Give the entries again exactly; drop the pictures.
*** Opening of INPUT FOR THIS TASK ***
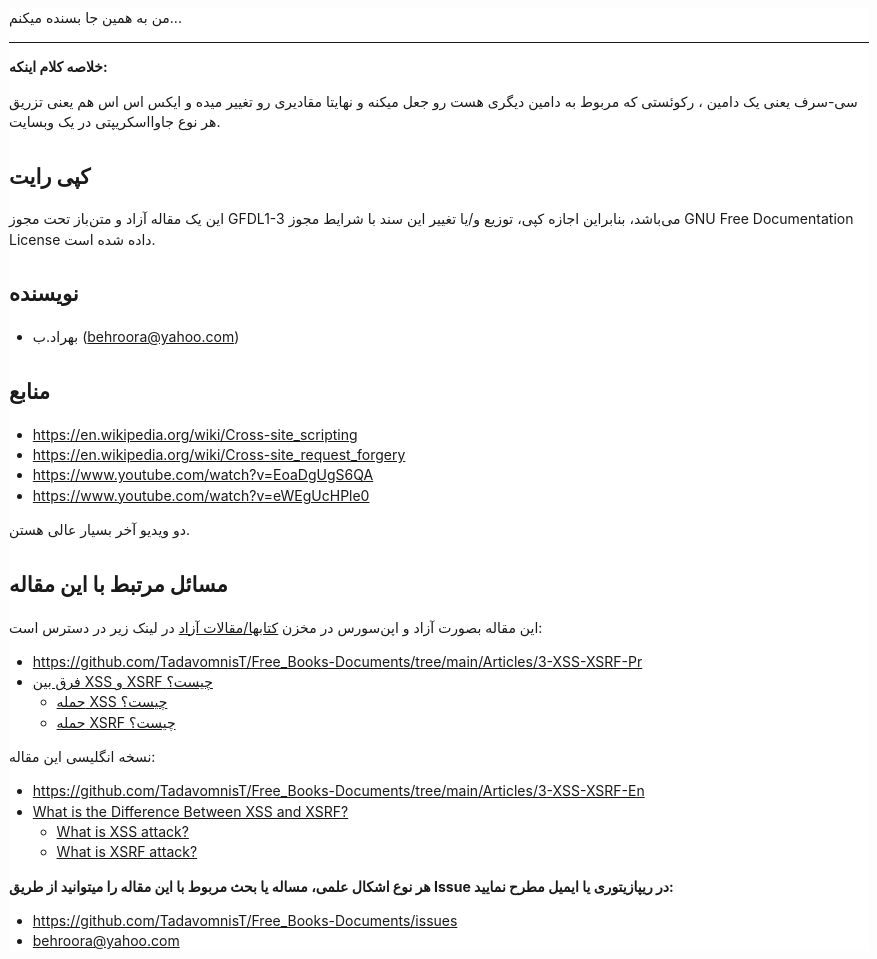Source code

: من به همین جا بسنده میکنم...
__________________________________


**خلاصه کلام اینکه:**

سی-سرف یعنی یک دامین ، رکوئستی که مربوط به دامین دیگری هست رو جعل میکنه و نهایتا مقادیری رو تغییر میده و ایکس اس اس هم یعنی تزریق هر نوع جاوااسکریپتی در یک وبسایت.

## کپی رایت

این یک مقاله آزاد و متن‌باز تحت مجوز GFDL1-3 می‌باشد، بنابراین اجازه کپی، توزیع و/یا تغییر این سند با شرایط مجوز GNU Free Documentation License داده شده است.

## نویسنده

+ بهراد.ب (behroora@yahoo.com)

## منابع

* https://en.wikipedia.org/wiki/Cross-site_scripting
* https://en.wikipedia.org/wiki/Cross-site_request_forgery
* https://www.youtube.com/watch?v=EoaDgUgS6QA
* https://www.youtube.com/watch?v=eWEgUcHPle0

دو ویدیو آخر بسیار عالی هستن.

## مسائل مرتبط با این مقاله

این مقاله بصورت آزاد و اپن‌سورس در مخزن [کتابها/مقالات آزاد](https://github.com/TadavomnisT/Free_Books-Documents) در لینک زیر در دسترس است:
* https://github.com/TadavomnisT/Free_Books-Documents/tree/main/Articles/3-XSS-XSRF-Pr
* [فرق بین XSS و XSRF چیست؟](https://github.com/TadavomnisT/Free_Books-Documents/tree/main/Articles/3-XSS-XSRF-Pr)
    *  [حمله XSS چیست؟](https://github.com/TadavomnisT/Free_Books-Documents/tree/main/Articles/3-XSS-XSRF-Pr#%D8%AD%D9%85%D9%84%D9%87-xss-%DA%86%DB%8C%D8%B3%D8%AA)
    *  [حمله XSRF چیست؟](https://github.com/TadavomnisT/Free_Books-Documents/tree/main/Articles/3-XSS-XSRF-Pr#-%D8%AD%D9%85%D9%84%D9%87-csrfxsrf-%DA%86%DB%8C%D8%B3%D8%AA)


نسخه انگلیسی این مقاله:
* https://github.com/TadavomnisT/Free_Books-Documents/tree/main/Articles/3-XSS-XSRF-En
* [What is the Difference Between XSS and XSRF?](https://github.com/TadavomnisT/Free_Books-Documents/tree/main/Articles/3-XSS-XSRF-En)
    * [What is XSS attack?](https://github.com/TadavomnisT/Free_Books-Documents/tree/main/Articles/3-XSS-XSRF-En#what-is-xss-attack)
    * [What is XSRF attack?](https://github.com/TadavomnisT/Free_Books-Documents/tree/main/Articles/3-XSS-XSRF-En#what-is-a-csrfxsrf-attack)

**هر نوع اشکال علمی، مساله یا بحث مربوط با این مقاله را میتوانید از طریق Issue در ریپازیتوری یا ایمیل مطرح نمایید:**
* https://github.com/TadavomnisT/Free_Books-Documents/issues
* behroora@yahoo.com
*** Close of INPUT FOR THIS TASK ***
- **THE COMPLETED TASK**:
Source code

: من به همین جا بسنده میکنم...
__________________________________


**خلاصه کلام اینکه:**

سی-سرف یعنی یک دامین ، رکوئستی که مربوط به دامین دیگری هست رو جعل میکنه و نهایتا مقادیری رو تغییر میده و ایکس اس اس هم یعنی تزریق هر نوع جاوااسکریپتی در یک وبسایت.

## کپی رایت

این یک مقاله آزاد و متن‌باز تحت مجوز GFDL1-3 می‌باشد، بنابراین اجازه کپی، توزیع و/یا تغییر این سند با شرایط مجوز GNU Free Documentation License داده شده است.

## نویسنده

+ بهراد.ب (behroora@yahoo.com)

## منابع

* https://en.wikipedia.org/wiki/Cross-site_scripting
* https://en.wikipedia.org/wiki/Cross-site_request_forgery
* https://www.youtube.com/watch?v=EoaDgUgS6QA
* https://www.youtube.com/watch?v=eWEgUcHPle0

دو ویدیو آخر بسیار عالی هستن.

## مسائل مرتبط با این مقاله

این مقاله بصورت آزاد و اپن‌سورس در مخزن [کتابها/مقالات آزاد](https://github.com/TadavomnisT/Free_Books-Documents) در لینک زیر در دسترس است:
* https://github.com/TadavomnisT/Free_Books-Documents/tree/main/Articles/3-XSS-XSRF-Pr
* [فرق بین XSS و XSRF چیست؟](https://github.com/TadavomnisT/Free_Books-Documents/tree/main/Articles/3-XSS-XSRF-Pr)
    *  [حمله XSS چیست؟](https://github.com/TadavomnisT/Free_Books-Documents/tree/main/Articles/3-XSS-XSRF-Pr#%D8%AD%D9%85%D9%84%D9%87-xss-%DA%86%DB%8C%D8%B3%D8%AA)
    *  [حمله XSRF چیست؟](https://github.com/TadavomnisT/Free_Books-Documents/tree/main/Articles/3-XSS-XSRF-Pr#-%D8%AD%D9%85%D9%84%D9%87-csrfxsrf-%DA%86%DB%8C%D8%B3%D8%AA)


نسخه انگلیسی این مقاله:
* https://github.com/TadavomnisT/Free_Books-Documents/tree/main/Articles/3-XSS-XSRF-En
* [What is the Difference Between XSS and XSRF?](https://github.com/TadavomnisT/Free_Books-Documents/tree/main/Articles/3-XSS-XSRF-En)
    * [What is XSS attack?](https://github.com/TadavomnisT/Free_Books-Documents/tree/main/Articles/3-XSS-XSRF-En#what-is-xss-attack)
    * [What is XSRF attack?](https://github.com/TadavomnisT/Free_Books-Documents/tree/main/Articles/3-XSS-XSRF-En#what-is-a-csrfxsrf-attack)

**هر نوع اشکال علمی، مساله یا بحث مربوط با این مقاله را میتوانید از طریق Issue در ریپازیتوری یا ایمیل مطرح نمایید:**
* https://github.com/TadavomnisT/Free_Books-Documents/issues
* behroora@yahoo.com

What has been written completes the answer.